As winter approaches it may be only a matter of time before the gas market bears run out of fundamentals pointing in their favor, but right now offshore gas production shut-ins are falling steadily, Texas production is on the rise, and the warm weather and downward price pressure continues.

The Minerals Management Service (MMS) said Monday that offshore production shut-ins fell about 274 MMcf/d since last Thursday to 3,742.03 MMcf/d on Monday morning. About 727,054 bbl/d of oil remains shut in. A total of 66 companies report 162 platforms and five rigs evacuated. Cumulative gas production shut-ins total 442.1 Bcf.

Shut-ins are down from a post-hurricane Rita peak of 8.6 Bcf/d, and with the expected return of Enterprise Products’ Toca gas processing plant to service next week, at least another 0.3-.04 Bcf/d will return to service.

The older Toca 1 processing train, which has processing capacity of 280 MMcf/d, was restored to operation on Oct. 23, and Enterprise expects to have the Toca 2 processing train back in operation next week if all goes well. The two facilities combined are expected to have a post-storm capability of 600 MMcf/d. The total capacity of Toca is 1.1 Bcf/d. Pipelines served by the plant include Southern Natural Gas, Viosca Knoll Gathering System and Mississippi Canyon Gas Pipeline (see related story).

Meanwhile, Bentek Energy reports that Gulf Coast and offshore Texas production is actually up about nearly 700 MMcf/d compared to where it was on Aug. 26 prior to Hurricanes Katrina and Rita. As of Monday morning, gas nominations on major Gulf Coast Texas interstate pipelines totaled 4,294 MMcf/d compared to 3,613 MMcf/d on Aug. 26.

Bentek’s data regarding onshore and offshore Louisiana production varies slightly from the MMS statistics. Bentek reports Louisiana production down about 3,573 MMcf/d from Aug. 26 levels to about 6,634 MMcf/d. The largest amount of shut-in production remains upstream of Tennessee Gas Pipeline — 1,405 MMcf/d, according to Bentek. Other large amounts are upstream of Mississippi Canyon (511 MMcf/d), Southern Natural (383), Transco (363), Sea Robin (209), Texas Eastern (236) and Columbia Gulf (107).

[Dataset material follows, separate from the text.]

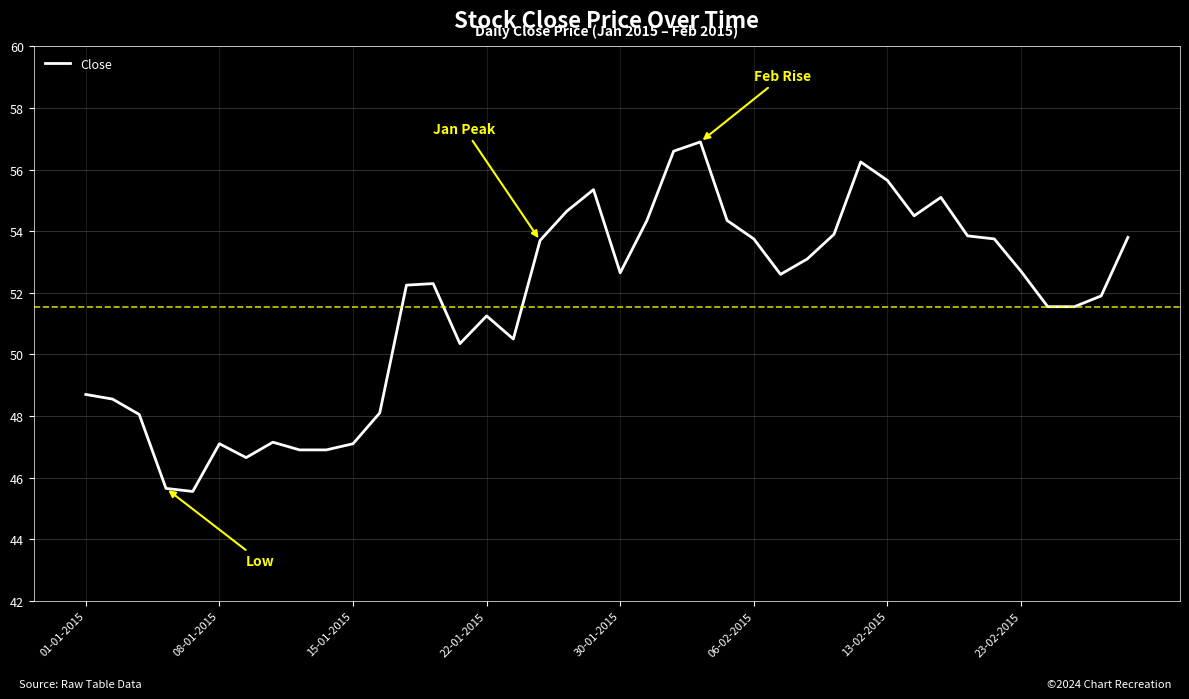

What is the greatest value displayed?

56.9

Energy consultant Stephen Smith of Stephen Smith & Associates said Monday that he’s expecting shut-ins to remain above 2 Bcf/d through December. However, he’s also expecting gas storage levels to be nearly 230 Bcf above 10-year norms on Dec. 30. Working gas in storage currently totals 3,229 Bcf, or 123 Bcf more than the five-year average and most analysts predict this week’s storage report from the Energy Information Administration will show another net weekly injection. Smith said he’s expecting a very large 51 Bcf net injection, which would compare to a “normal seasonal draw” of 28 Bcf. He predicts that January gas futures will fall as much as $1.50-2.00 before expiring next month.

Natural gas cash prices fell sharply last week. NGI’s National Average of spot prices crashed $1.17 in one week to $7.51. Henry Hub cash fell to $9.23 on Friday from $10.85 a week earlier. However, near month futures showed a net gain of about 30 cents to end the week at $11.712.